- _What the task asks_
Exact reproduction, images excluded: write out the records below.

- _Available data_

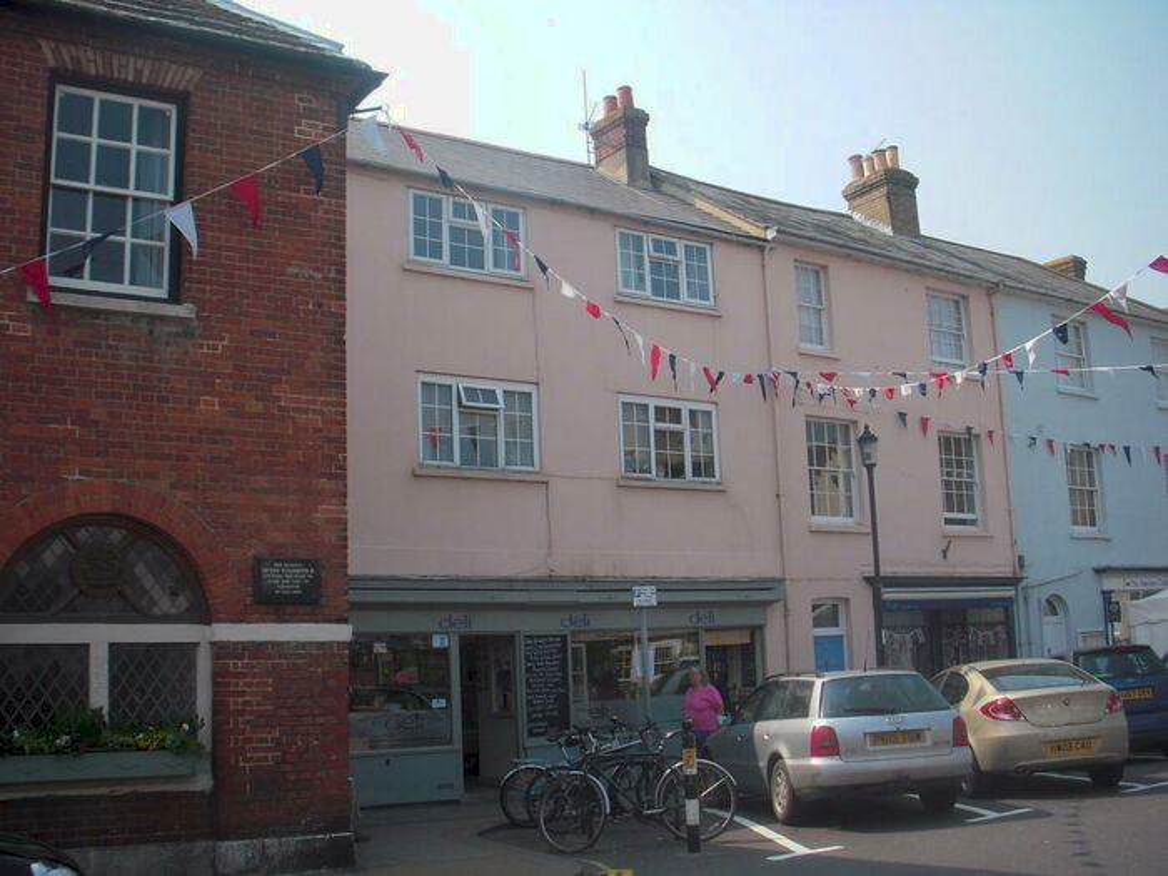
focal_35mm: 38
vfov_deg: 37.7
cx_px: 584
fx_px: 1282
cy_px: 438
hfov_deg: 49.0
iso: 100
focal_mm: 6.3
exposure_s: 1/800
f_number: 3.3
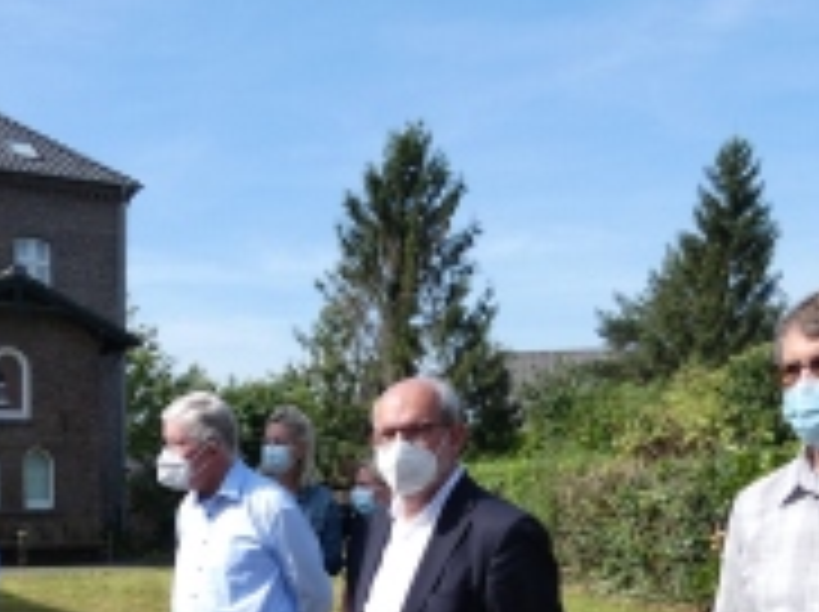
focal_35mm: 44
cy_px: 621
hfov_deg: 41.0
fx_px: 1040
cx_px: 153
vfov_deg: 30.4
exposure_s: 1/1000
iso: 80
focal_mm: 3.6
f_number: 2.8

- _Problem solution_
focal_35mm: 38
vfov_deg: 37.7
cx_px: 584
fx_px: 1282
cy_px: 438
hfov_deg: 49.0
iso: 100
focal_mm: 6.3
exposure_s: 1/800
f_number: 3.3
focal_35mm: 44
cy_px: 621
hfov_deg: 41.0
fx_px: 1040
cx_px: 153
vfov_deg: 30.4
exposure_s: 1/1000
iso: 80
focal_mm: 3.6
f_number: 2.8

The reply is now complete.